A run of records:
■ ■ ■ ■ ■ ■ ■

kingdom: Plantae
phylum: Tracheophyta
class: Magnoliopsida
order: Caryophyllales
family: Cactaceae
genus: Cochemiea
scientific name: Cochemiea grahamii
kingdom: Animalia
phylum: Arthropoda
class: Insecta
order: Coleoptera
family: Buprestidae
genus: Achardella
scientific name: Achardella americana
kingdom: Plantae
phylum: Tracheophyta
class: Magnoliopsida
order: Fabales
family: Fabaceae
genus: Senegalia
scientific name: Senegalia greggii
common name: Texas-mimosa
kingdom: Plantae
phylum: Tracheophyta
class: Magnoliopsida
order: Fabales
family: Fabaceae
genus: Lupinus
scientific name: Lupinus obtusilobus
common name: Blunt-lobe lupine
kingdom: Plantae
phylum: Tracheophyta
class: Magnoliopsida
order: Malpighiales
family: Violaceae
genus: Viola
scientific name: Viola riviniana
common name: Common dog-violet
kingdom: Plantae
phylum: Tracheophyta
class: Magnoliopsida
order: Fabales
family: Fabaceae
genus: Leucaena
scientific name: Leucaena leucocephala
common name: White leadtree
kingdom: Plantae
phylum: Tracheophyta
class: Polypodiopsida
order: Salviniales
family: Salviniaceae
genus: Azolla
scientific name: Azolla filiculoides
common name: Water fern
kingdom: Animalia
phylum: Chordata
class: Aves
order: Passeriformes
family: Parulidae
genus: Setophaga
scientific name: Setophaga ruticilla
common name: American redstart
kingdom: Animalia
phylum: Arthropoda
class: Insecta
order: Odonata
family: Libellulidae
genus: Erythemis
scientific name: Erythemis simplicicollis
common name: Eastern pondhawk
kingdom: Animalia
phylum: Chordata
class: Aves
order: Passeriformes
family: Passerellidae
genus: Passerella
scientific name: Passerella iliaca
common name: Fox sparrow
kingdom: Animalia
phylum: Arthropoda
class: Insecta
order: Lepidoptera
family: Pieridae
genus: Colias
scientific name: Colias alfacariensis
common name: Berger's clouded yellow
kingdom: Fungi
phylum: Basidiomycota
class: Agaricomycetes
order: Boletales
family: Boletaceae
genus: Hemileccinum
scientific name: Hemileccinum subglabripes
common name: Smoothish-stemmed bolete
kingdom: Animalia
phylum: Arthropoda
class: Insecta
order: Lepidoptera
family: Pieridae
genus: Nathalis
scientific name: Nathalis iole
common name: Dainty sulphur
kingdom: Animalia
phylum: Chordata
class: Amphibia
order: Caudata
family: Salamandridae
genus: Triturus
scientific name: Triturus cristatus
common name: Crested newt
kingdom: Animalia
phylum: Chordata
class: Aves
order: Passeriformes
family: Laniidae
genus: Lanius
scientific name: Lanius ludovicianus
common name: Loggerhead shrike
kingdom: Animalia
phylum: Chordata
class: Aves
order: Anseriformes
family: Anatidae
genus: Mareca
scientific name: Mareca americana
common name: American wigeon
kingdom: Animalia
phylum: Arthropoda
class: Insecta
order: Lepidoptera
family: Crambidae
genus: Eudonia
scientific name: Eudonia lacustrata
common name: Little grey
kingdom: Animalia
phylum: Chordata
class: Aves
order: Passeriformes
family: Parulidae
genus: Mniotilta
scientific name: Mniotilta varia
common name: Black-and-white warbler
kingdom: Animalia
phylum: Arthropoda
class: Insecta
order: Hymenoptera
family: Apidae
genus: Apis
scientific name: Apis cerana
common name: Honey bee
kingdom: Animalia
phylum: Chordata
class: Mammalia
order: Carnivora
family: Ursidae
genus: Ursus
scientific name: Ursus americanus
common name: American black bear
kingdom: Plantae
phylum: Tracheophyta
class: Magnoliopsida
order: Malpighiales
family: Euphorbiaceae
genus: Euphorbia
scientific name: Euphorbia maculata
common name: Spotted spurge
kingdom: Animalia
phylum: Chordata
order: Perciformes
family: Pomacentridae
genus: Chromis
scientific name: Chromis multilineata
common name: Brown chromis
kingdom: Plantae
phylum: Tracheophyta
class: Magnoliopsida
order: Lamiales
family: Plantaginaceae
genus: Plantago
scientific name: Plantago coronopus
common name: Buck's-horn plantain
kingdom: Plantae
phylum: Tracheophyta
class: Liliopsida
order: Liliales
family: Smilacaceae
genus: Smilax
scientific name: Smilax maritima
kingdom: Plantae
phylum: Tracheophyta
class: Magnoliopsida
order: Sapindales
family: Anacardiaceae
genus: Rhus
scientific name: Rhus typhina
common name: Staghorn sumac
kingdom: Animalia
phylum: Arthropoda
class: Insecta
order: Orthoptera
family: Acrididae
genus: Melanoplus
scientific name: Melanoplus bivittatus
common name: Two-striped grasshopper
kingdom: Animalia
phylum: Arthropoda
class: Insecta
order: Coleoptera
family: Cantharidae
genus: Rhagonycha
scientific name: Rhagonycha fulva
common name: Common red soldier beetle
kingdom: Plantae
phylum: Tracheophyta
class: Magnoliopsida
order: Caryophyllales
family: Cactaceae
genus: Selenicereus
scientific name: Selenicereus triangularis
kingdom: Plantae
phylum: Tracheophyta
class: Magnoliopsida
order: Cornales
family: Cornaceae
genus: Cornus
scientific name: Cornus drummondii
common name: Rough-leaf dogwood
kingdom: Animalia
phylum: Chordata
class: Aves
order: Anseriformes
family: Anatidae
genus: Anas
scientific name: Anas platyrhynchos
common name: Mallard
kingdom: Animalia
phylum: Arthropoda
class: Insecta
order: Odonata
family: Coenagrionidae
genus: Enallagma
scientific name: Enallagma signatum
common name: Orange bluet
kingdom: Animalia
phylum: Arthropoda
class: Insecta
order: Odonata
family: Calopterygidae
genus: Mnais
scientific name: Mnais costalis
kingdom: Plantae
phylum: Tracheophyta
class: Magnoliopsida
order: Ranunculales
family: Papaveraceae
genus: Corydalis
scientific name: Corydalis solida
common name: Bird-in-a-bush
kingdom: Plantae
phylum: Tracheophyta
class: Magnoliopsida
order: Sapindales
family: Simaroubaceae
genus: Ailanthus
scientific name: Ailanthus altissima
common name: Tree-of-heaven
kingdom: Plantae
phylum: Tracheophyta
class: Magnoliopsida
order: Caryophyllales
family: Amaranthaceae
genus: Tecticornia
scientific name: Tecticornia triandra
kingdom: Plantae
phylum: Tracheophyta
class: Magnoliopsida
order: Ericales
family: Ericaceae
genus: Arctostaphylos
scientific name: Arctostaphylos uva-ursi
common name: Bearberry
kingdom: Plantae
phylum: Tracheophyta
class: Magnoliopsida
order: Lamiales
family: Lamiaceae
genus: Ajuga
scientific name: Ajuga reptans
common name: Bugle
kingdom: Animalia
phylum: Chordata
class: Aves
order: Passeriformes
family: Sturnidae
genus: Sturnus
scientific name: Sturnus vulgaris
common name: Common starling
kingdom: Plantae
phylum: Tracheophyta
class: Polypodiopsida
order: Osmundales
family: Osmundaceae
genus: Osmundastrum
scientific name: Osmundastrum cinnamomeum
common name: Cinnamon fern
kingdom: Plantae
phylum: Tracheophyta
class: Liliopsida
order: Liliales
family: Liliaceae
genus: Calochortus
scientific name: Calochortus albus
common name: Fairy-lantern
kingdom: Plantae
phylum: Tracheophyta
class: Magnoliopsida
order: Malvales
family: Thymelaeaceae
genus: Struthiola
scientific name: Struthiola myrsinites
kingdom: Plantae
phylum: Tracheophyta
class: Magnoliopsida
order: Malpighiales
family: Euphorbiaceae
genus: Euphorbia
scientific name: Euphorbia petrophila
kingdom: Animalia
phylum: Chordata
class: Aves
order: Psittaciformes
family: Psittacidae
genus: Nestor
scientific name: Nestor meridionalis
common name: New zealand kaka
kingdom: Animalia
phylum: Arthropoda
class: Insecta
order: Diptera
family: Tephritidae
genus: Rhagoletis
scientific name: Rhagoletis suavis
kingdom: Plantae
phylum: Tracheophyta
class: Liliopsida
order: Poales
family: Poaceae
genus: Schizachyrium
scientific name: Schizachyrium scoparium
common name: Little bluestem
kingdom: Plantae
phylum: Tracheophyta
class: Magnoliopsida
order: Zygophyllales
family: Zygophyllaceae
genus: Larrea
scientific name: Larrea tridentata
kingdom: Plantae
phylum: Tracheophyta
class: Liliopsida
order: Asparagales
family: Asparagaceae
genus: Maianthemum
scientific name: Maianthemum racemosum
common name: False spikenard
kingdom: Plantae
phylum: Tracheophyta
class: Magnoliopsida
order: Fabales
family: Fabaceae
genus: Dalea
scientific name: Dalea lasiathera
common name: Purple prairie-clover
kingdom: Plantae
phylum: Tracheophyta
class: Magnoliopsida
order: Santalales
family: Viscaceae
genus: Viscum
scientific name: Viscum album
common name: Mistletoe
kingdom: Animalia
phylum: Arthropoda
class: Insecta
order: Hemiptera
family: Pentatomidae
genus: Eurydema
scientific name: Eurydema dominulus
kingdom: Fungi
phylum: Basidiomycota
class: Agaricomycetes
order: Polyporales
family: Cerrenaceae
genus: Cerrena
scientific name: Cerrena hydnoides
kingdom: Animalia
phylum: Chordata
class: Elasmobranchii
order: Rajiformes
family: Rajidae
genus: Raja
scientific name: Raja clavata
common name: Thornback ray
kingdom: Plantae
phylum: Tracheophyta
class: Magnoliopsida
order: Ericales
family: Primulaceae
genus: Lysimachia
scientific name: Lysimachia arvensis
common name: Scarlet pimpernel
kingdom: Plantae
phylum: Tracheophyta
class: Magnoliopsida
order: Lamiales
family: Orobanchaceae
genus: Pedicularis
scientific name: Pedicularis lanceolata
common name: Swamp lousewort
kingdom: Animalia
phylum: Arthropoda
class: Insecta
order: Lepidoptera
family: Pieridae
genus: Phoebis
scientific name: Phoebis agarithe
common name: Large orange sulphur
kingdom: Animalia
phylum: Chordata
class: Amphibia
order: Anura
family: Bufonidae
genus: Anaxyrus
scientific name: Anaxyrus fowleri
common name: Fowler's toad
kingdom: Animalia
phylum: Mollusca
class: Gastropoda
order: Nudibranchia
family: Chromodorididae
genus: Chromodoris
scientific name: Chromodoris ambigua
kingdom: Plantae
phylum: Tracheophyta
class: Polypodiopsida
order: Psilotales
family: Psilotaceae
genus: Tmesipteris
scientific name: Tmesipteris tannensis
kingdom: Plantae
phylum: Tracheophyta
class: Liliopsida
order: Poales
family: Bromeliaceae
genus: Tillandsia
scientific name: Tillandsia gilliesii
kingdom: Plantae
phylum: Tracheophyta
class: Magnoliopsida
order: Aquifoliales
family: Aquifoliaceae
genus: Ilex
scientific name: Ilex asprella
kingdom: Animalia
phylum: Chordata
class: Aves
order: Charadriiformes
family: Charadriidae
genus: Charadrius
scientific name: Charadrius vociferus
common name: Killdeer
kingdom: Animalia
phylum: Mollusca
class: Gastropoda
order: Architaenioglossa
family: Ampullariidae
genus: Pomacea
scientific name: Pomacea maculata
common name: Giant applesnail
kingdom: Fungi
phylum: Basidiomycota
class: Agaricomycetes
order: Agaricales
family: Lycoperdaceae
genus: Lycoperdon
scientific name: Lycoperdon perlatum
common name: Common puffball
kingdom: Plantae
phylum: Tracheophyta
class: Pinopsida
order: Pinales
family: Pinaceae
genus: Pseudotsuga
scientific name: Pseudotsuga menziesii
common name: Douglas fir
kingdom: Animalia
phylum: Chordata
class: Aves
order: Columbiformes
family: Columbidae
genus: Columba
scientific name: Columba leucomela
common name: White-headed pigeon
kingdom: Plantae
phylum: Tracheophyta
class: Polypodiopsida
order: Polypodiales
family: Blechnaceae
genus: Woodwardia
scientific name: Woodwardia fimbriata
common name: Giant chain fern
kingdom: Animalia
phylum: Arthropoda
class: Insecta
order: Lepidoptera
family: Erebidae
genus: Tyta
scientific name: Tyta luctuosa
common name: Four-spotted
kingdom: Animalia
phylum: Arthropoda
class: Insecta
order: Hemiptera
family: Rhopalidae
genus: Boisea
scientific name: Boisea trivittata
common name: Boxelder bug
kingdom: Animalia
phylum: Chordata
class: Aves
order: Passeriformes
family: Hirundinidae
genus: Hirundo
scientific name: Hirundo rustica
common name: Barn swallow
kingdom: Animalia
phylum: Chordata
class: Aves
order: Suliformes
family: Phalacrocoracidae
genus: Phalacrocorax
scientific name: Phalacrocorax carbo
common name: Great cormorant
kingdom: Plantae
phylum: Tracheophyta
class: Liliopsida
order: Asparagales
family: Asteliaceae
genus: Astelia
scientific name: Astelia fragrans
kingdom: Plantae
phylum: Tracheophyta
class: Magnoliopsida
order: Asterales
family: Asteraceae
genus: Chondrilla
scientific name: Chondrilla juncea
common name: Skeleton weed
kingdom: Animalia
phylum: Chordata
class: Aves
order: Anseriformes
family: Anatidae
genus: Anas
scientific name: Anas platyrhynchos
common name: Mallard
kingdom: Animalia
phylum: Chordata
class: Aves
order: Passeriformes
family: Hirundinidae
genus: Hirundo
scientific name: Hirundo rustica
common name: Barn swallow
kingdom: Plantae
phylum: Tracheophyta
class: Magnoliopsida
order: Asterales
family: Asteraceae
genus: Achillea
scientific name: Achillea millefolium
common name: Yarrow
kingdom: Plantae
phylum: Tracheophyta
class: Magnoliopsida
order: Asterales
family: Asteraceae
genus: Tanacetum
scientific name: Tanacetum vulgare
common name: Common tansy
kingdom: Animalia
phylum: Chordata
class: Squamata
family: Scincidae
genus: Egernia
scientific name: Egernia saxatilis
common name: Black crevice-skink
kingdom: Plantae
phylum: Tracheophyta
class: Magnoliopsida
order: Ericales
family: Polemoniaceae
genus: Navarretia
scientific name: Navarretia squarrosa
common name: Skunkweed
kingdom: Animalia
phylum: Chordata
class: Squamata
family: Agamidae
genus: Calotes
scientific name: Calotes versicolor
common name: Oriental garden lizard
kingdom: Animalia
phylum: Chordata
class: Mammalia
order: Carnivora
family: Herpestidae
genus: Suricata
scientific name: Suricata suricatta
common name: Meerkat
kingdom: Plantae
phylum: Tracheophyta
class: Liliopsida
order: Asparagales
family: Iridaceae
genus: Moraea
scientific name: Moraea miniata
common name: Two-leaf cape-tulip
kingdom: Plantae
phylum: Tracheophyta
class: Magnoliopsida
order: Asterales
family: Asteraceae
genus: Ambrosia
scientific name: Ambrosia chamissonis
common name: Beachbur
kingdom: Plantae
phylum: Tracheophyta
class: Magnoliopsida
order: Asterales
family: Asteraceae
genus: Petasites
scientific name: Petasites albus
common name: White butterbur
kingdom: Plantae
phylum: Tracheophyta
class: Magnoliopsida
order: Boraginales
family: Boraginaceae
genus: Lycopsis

■ ■ ■ ■ ■ ■ ■

* WHAT THE TASK REQUIRES: Rewrite the lines in the entries above as a JSON list of strings, one string per line with blank lines omitted, covering only the part that opens with the line containing "common name: Bird-in-a-bush" and closes with the line containing "common name: New zealand kaka", both ends included.

* FINISHED TASK:
[
  "common name: Bird-in-a-bush",
  "kingdom: Plantae",
  "phylum: Tracheophyta",
  "class: Magnoliopsida",
  "order: Sapindales",
  "family: Simaroubaceae",
  "genus: Ailanthus",
  "scientific name: Ailanthus altissima",
  "common name: Tree-of-heaven",
  "kingdom: Plantae",
  "phylum: Tracheophyta",
  "class: Magnoliopsida",
  "order: Caryophyllales",
  "family: Amaranthaceae",
  "genus: Tecticornia",
  "scientific name: Tecticornia triandra",
  "kingdom: Plantae",
  "phylum: Tracheophyta",
  "class: Magnoliopsida",
  "order: Ericales",
  "family: Ericaceae",
  "genus: Arctostaphylos",
  "scientific name: Arctostaphylos uva-ursi",
  "common name: Bearberry",
  "kingdom: Plantae",
  "phylum: Tracheophyta",
  "class: Magnoliopsida",
  "order: Lamiales",
  "family: Lamiaceae",
  "genus: Ajuga",
  "scientific name: Ajuga reptans",
  "common name: Bugle",
  "kingdom: Animalia",
  "phylum: Chordata",
  "class: Aves",
  "order: Passeriformes",
  "family: Sturnidae",
  "genus: Sturnus",
  "scientific name: Sturnus vulgaris",
  "common name: Common starling",
  "kingdom: Plantae",
  "phylum: Tracheophyta",
  "class: Polypodiopsida",
  "order: Osmundales",
  "family: Osmundaceae",
  "genus: Osmundastrum",
  "scientific name: Osmundastrum cinnamomeum",
  "common name: Cinnamon fern",
  "kingdom: Plantae",
  "phylum: Tracheophyta",
  "class: Liliopsida",
  "order: Liliales",
  "family: Liliaceae",
  "genus: Calochortus",
  "scientific name: Calochortus albus",
  "common name: Fairy-lantern",
  "kingdom: Plantae",
  "phylum: Tracheophyta",
  "class: Magnoliopsida",
  "order: Malvales",
  "family: Thymelaeaceae",
  "genus: Struthiola",
  "scientific name: Struthiola myrsinites",
  "kingdom: Plantae",
  "phylum: Tracheophyta",
  "class: Magnoliopsida",
  "order: Malpighiales",
  "family: Euphorbiaceae",
  "genus: Euphorbia",
  "scientific name: Euphorbia petrophila",
  "kingdom: Animalia",
  "phylum: Chordata",
  "class: Aves",
  "order: Psittaciformes",
  "family: Psittacidae",
  "genus: Nestor",
  "scientific name: Nestor meridionalis",
  "common name: New zealand kaka"
]